## Exercise input
------------------------------

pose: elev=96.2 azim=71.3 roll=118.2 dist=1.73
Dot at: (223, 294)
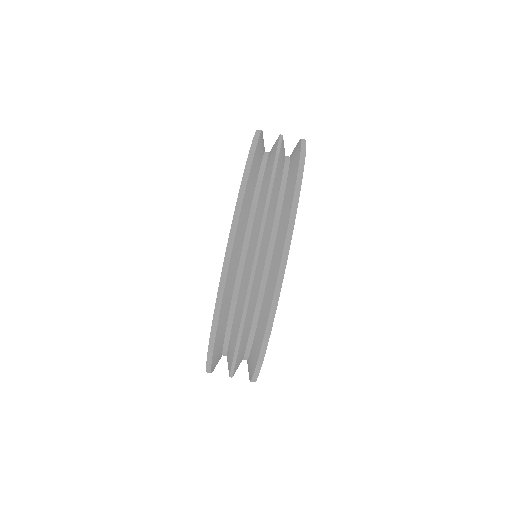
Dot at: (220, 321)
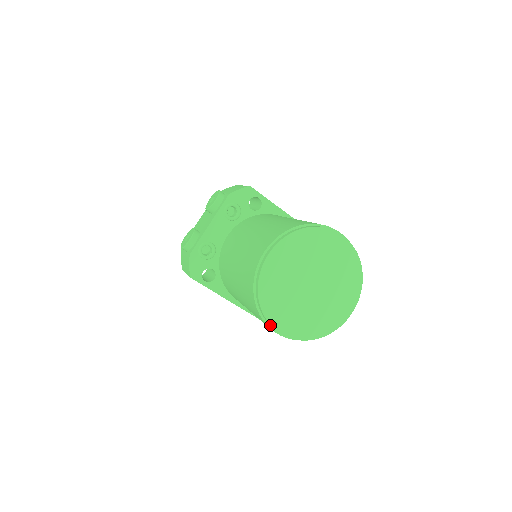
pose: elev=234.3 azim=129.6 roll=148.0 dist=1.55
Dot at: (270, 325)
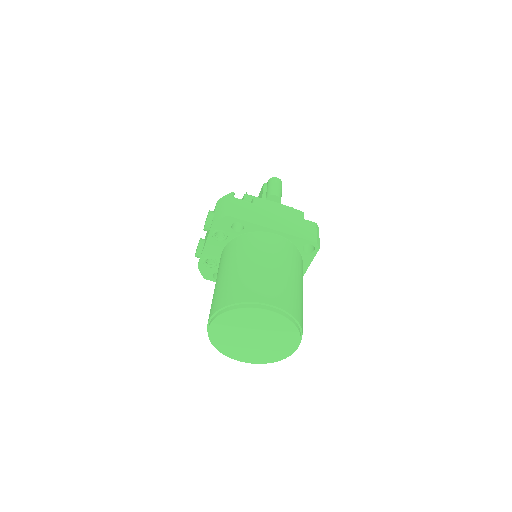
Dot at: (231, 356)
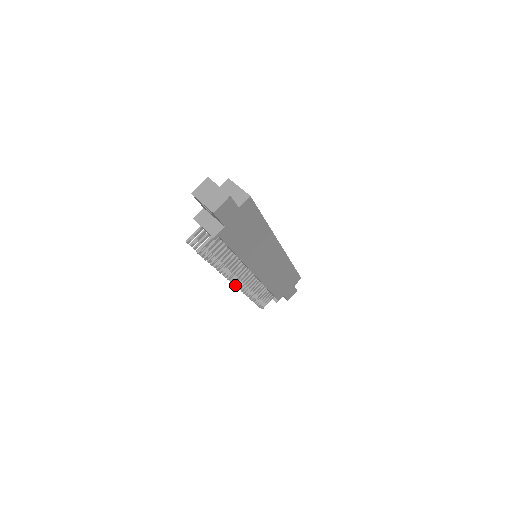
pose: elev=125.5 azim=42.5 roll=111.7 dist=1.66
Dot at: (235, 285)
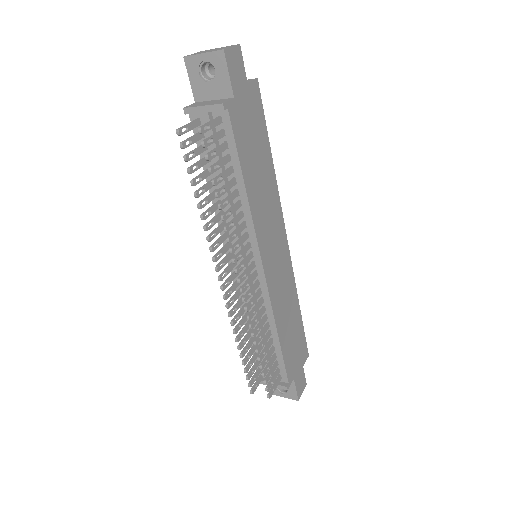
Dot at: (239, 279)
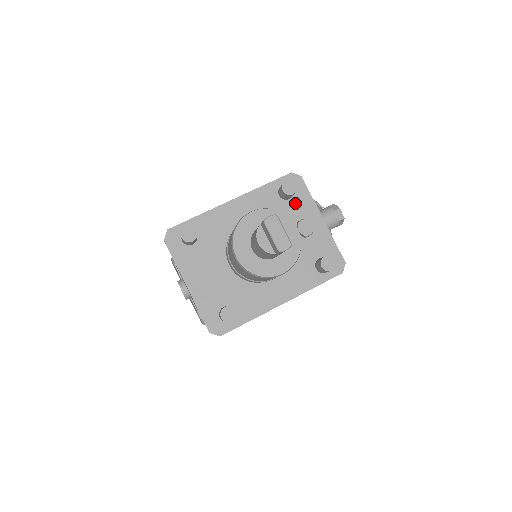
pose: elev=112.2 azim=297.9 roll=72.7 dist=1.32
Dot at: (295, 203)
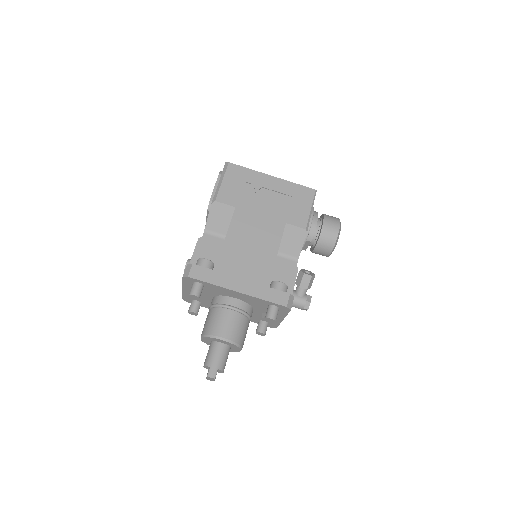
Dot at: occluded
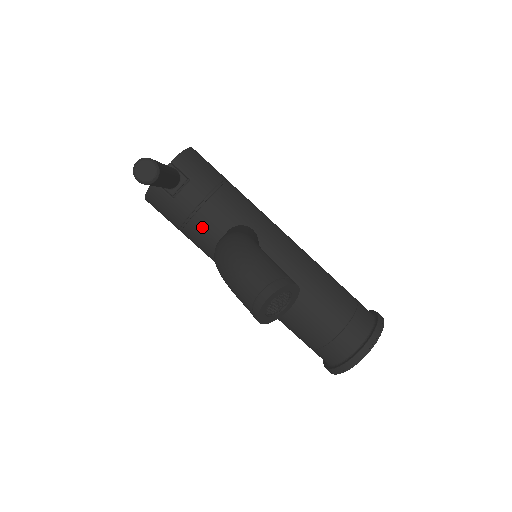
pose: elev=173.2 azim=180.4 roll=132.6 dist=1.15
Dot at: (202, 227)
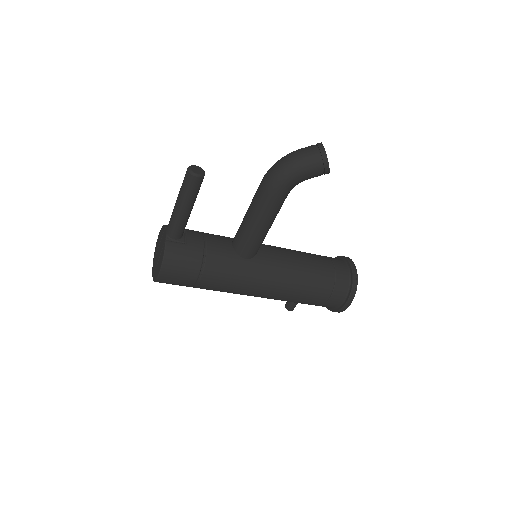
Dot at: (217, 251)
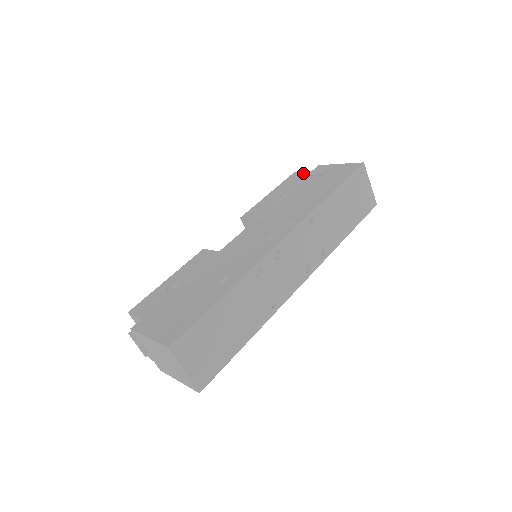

------------------------------

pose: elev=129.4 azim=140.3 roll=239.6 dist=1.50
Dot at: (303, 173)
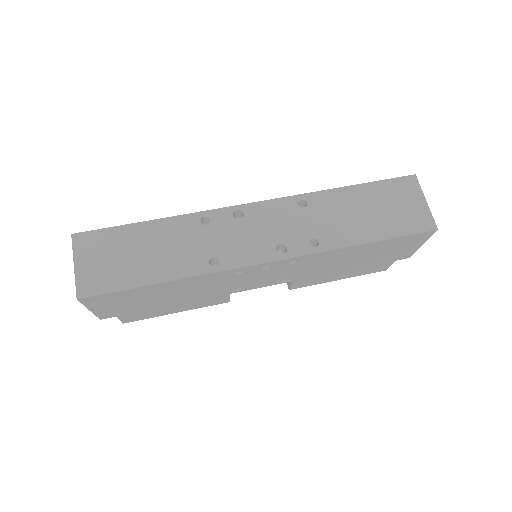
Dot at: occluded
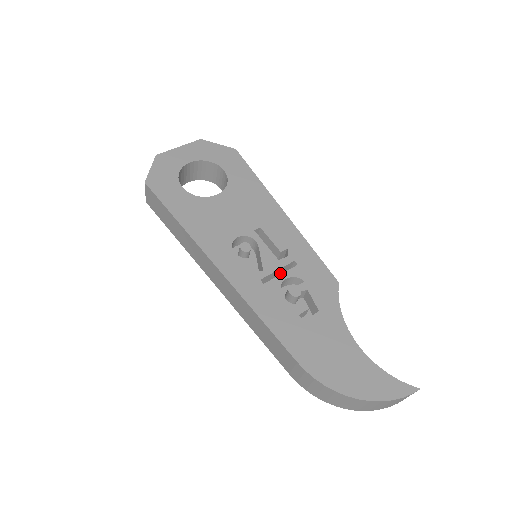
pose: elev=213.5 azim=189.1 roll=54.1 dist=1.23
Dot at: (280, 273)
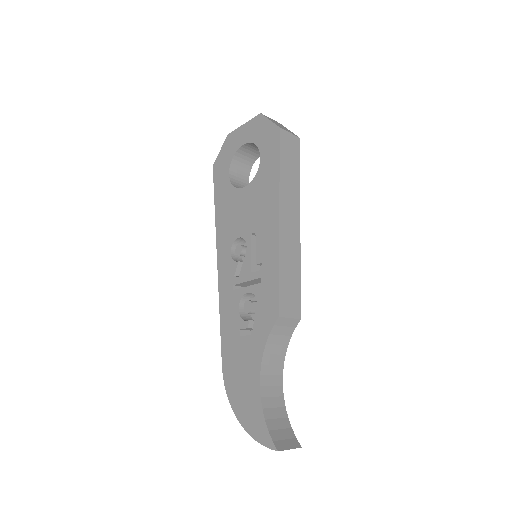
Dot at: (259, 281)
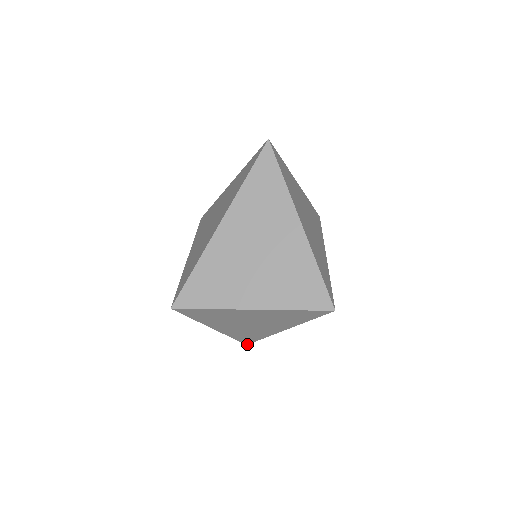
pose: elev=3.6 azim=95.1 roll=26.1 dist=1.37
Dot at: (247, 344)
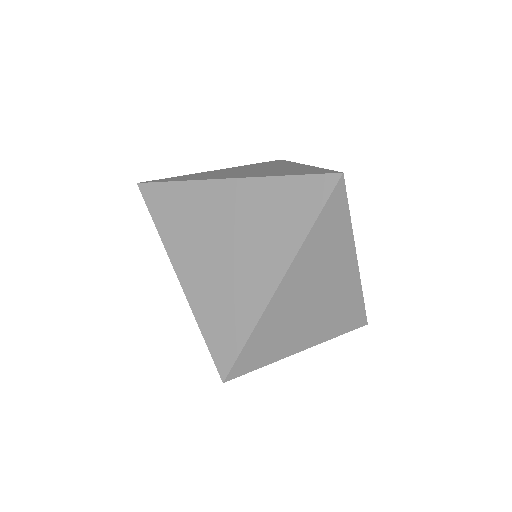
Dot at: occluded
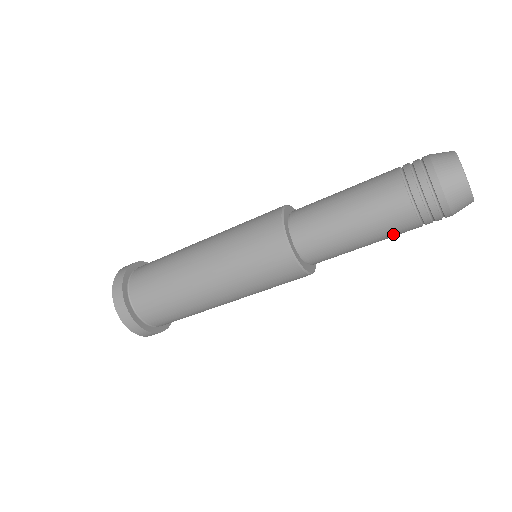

------------------------------

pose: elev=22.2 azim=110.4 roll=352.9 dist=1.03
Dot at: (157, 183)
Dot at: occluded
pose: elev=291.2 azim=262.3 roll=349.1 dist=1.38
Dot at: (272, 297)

------------------------------

## Problem to work on
Turn the lines between the one holding "pose: elev=291.2 azim=262.3" and the one holding "Dot at: (272, 297)", inclusive, into a JSON list of strings, one string per line, leaving out blank lines.

## Result of this task
[
  "pose: elev=291.2 azim=262.3 roll=349.1 dist=1.38",
  "Dot at: (272, 297)"
]